__INPUT__
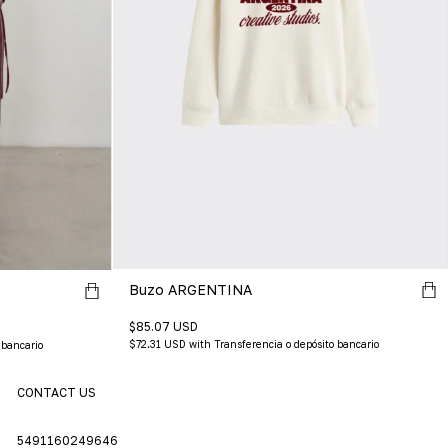
Buzo ARGENTINA
$85.07 USD
$72.31 USD
with
Transferencia o depósito bancario
 bancario
CONTACT US
5491160249646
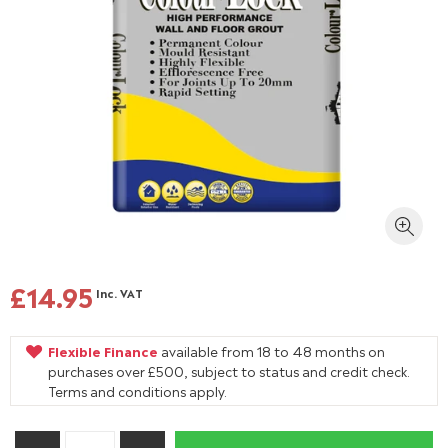
£14.95
Inc. VAT
Flexible Finance
available from 18 to 48 months on
purchases over £500, subject to status and credit check.
Terms and conditions apply.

__REQUIRED WORK__
Rewrite the text of both records above, replacing every "USD" with "US dollars" and keeping everything else the same. Leave the pictures out.

__RESPONSE__
Buzo ARGENTINA
$85.07 US dollars
$72.31 US dollars
with
Transferencia o depósito bancario
 bancario
CONTACT US
5491160249646
£14.95
Inc. VAT
Flexible Finance
available from 18 to 48 months on
purchases over £500, subject to status and credit check.
Terms and conditions apply.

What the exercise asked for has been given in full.